*ABOUT THIS TASK*.
In the reply, give back exactly the lines from the one with "right knee: (304, 161, -19)" through the last line of the records, without pictures.

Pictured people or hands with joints
----
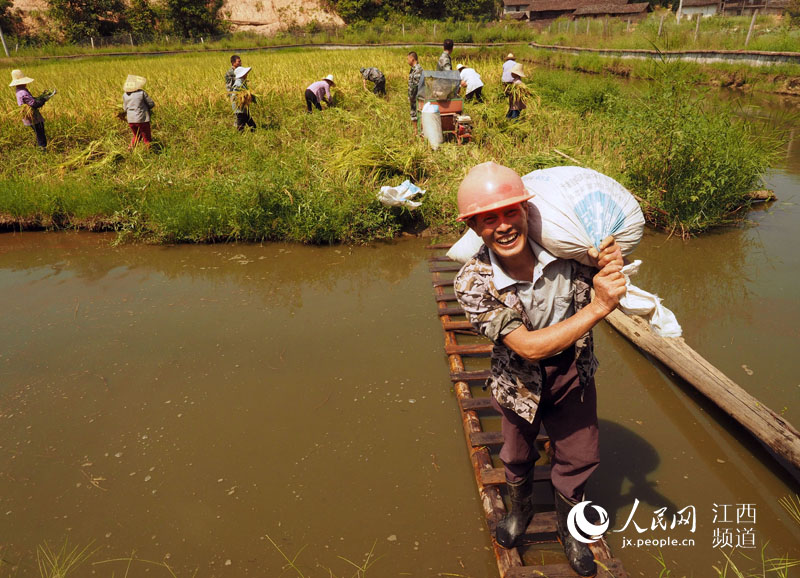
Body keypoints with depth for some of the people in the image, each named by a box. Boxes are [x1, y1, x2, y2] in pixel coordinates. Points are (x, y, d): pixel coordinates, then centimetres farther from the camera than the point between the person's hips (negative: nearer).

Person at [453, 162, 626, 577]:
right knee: (517, 457, 25)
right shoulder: (473, 283, -31)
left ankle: (568, 528, 52)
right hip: (519, 382, -1)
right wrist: (598, 308, -39)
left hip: (572, 375, 2)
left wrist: (610, 259, -27)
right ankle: (521, 510, 60)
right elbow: (528, 346, -34)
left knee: (576, 459, 19)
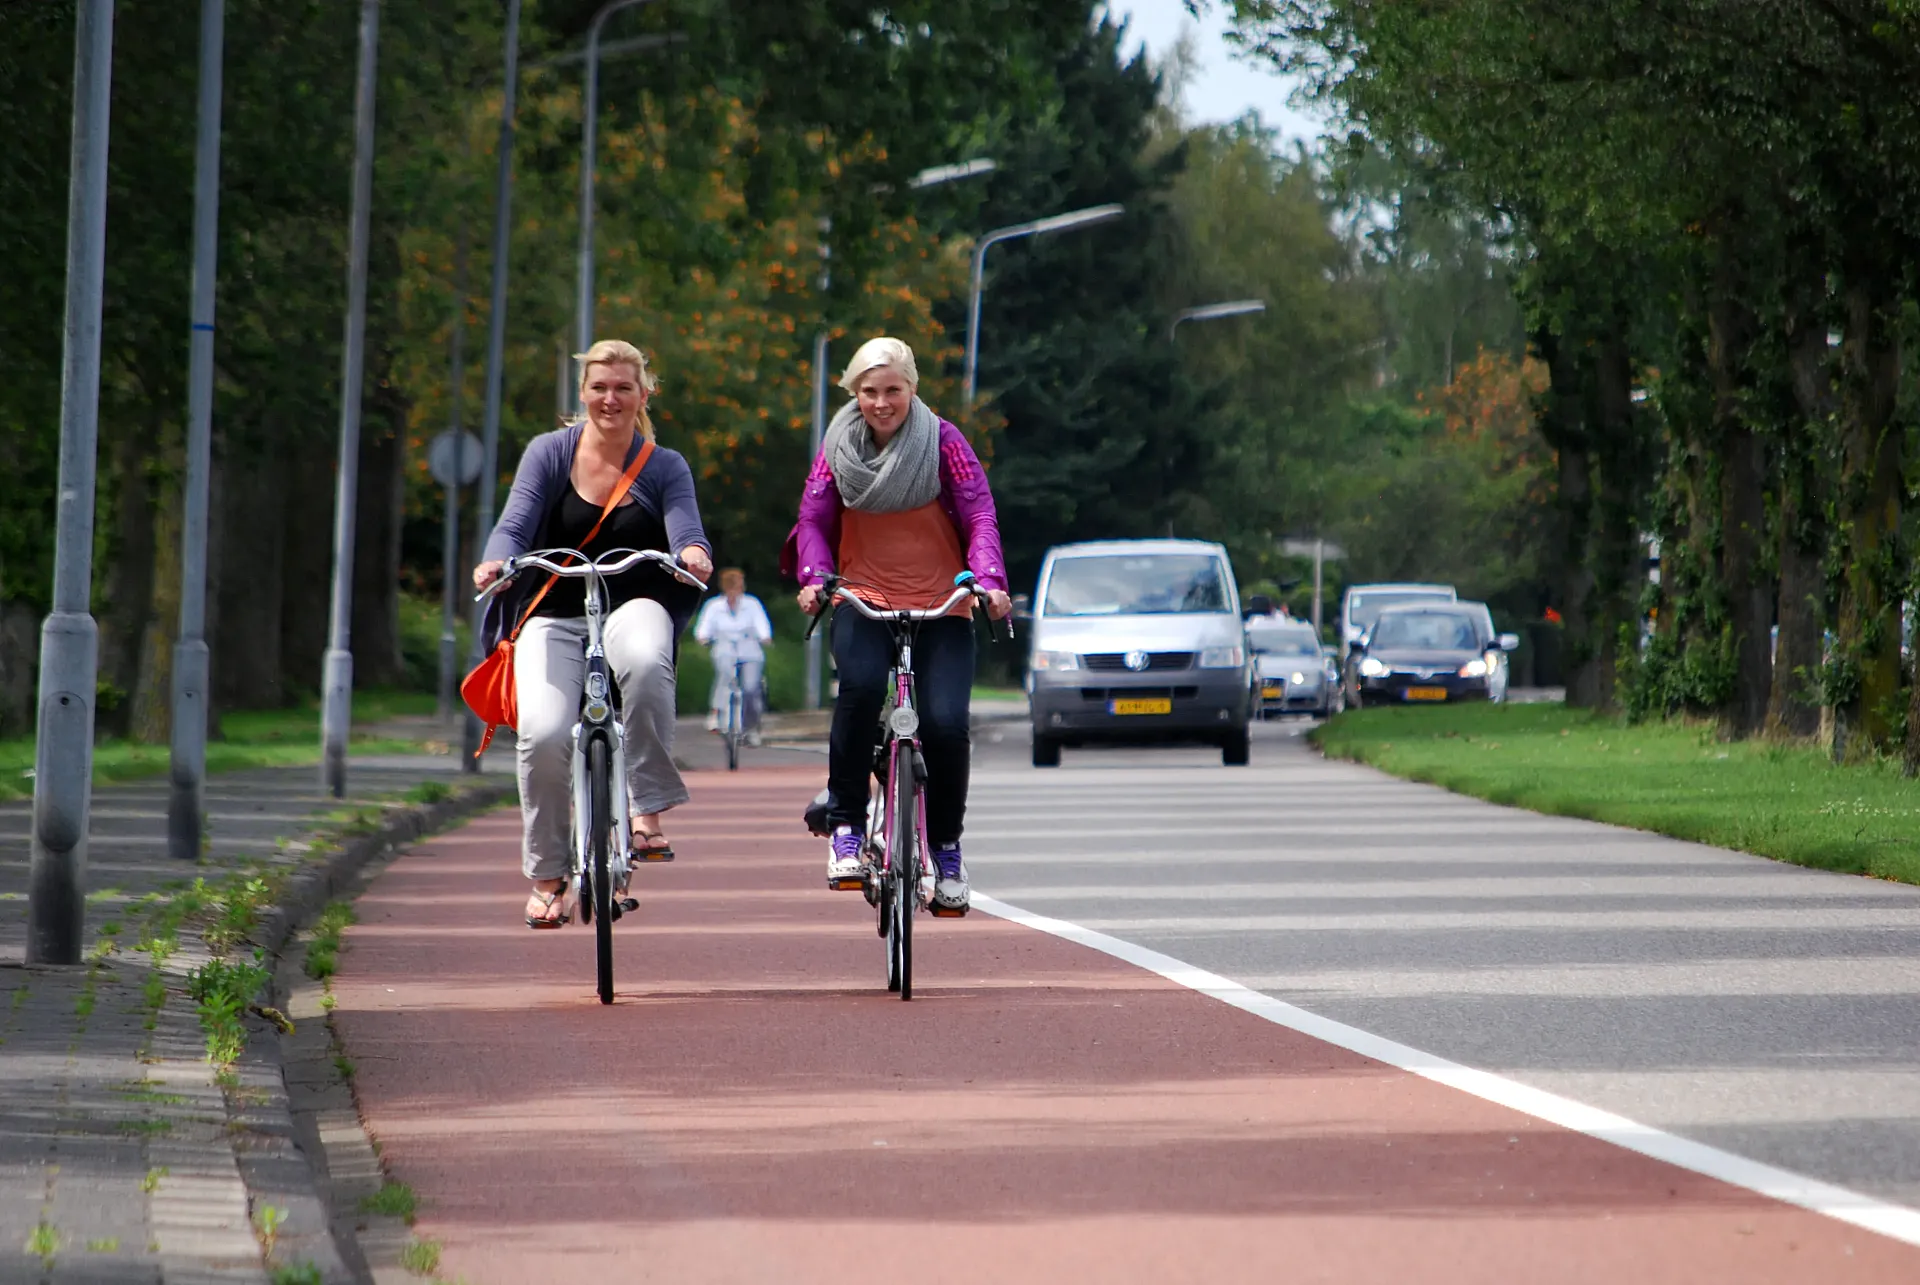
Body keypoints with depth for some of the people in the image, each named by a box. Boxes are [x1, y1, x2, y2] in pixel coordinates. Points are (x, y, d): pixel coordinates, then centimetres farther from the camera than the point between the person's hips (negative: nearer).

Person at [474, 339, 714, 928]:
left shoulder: (664, 468, 4)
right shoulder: (550, 453, 3)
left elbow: (686, 529, -11)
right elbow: (515, 525, -8)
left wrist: (694, 553, -36)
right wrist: (496, 562, -31)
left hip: (632, 608, 0)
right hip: (553, 618, 0)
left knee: (645, 660, -39)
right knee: (543, 734, -24)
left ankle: (647, 812, -26)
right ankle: (546, 876, -3)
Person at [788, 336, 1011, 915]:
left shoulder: (943, 442, -1)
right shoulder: (838, 447, 5)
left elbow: (979, 515, -5)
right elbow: (814, 520, 3)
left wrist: (989, 579, -22)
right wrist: (814, 578, -16)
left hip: (941, 606, 0)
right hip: (864, 602, 0)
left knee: (945, 724, -19)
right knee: (860, 685, -32)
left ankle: (947, 847, 5)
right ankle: (845, 822, -19)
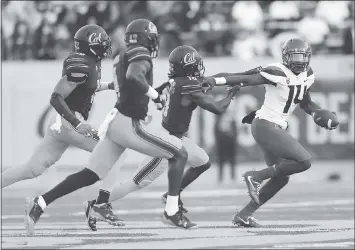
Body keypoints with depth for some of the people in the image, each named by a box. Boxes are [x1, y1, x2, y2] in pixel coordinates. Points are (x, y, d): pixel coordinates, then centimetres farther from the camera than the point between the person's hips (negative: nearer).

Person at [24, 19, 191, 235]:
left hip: (116, 120, 9)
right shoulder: (141, 55, -10)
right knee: (180, 153, 2)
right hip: (129, 126, -9)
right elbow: (134, 76, -30)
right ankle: (172, 211, 2)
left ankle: (40, 204, 3)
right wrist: (156, 95, -20)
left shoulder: (124, 57, 17)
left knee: (91, 175, 10)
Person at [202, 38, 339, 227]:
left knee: (281, 178, 14)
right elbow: (245, 80, -22)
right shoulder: (278, 74, -17)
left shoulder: (307, 76, 10)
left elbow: (305, 102, 26)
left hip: (276, 128, 10)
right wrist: (215, 81, -33)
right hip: (266, 126, -10)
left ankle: (243, 215, 19)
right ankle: (256, 177, -7)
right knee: (304, 161, -19)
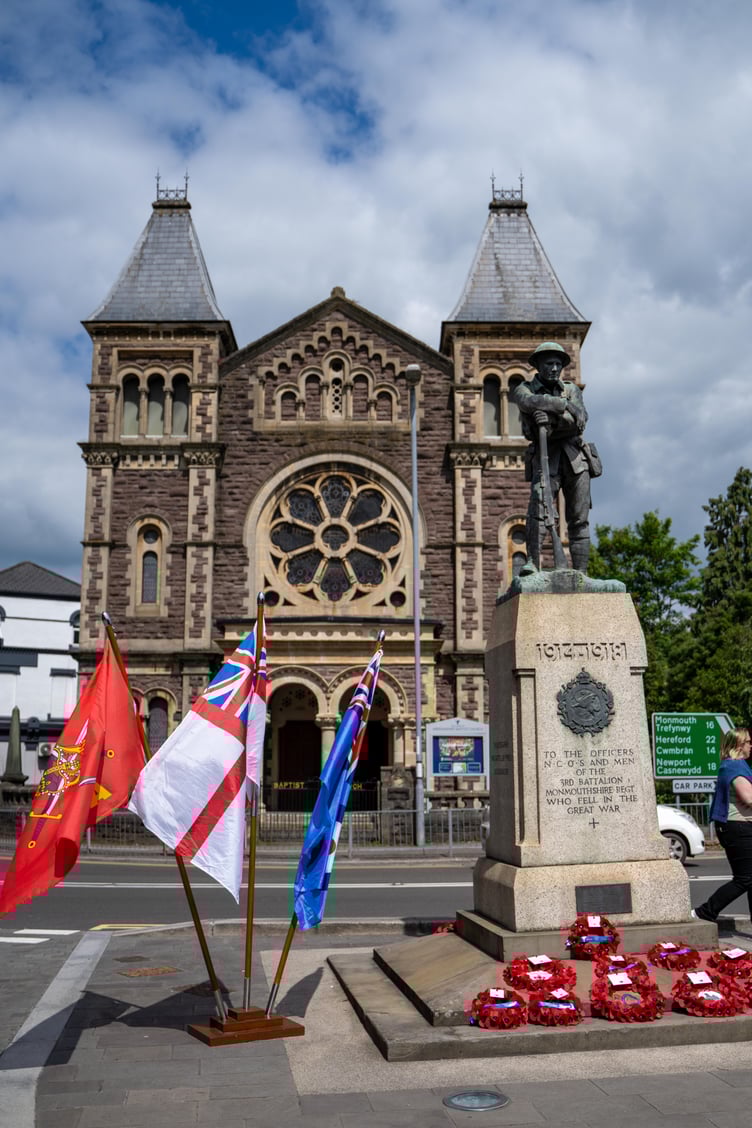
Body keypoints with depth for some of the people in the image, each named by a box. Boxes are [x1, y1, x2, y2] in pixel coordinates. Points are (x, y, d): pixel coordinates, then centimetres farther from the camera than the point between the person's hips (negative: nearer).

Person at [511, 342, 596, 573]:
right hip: (545, 458, -2)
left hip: (575, 458, 2)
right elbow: (533, 402, -18)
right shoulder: (524, 389, 9)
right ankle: (532, 562, -27)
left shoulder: (571, 389, 14)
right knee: (538, 504, -24)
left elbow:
----
*RESPONSE TO THE TASK*.
right knee: (304, 161, -19)
Body keypoints with depth for some of the people in the image, each named by a box. Boxes are [x1, y1, x2, y2] in pixel coordinates. Points are (x, y, d): pixel coordinates, then centimetres farther from the camera than the point between the person's hips (negative: nearer).

Person at [511, 342, 596, 573]:
right hip: (545, 458, -2)
left hip: (575, 458, 2)
right elbow: (533, 402, -18)
right shoulder: (524, 389, 9)
right ankle: (532, 562, -27)
left shoulder: (571, 389, 14)
right knee: (538, 504, -24)
left elbow:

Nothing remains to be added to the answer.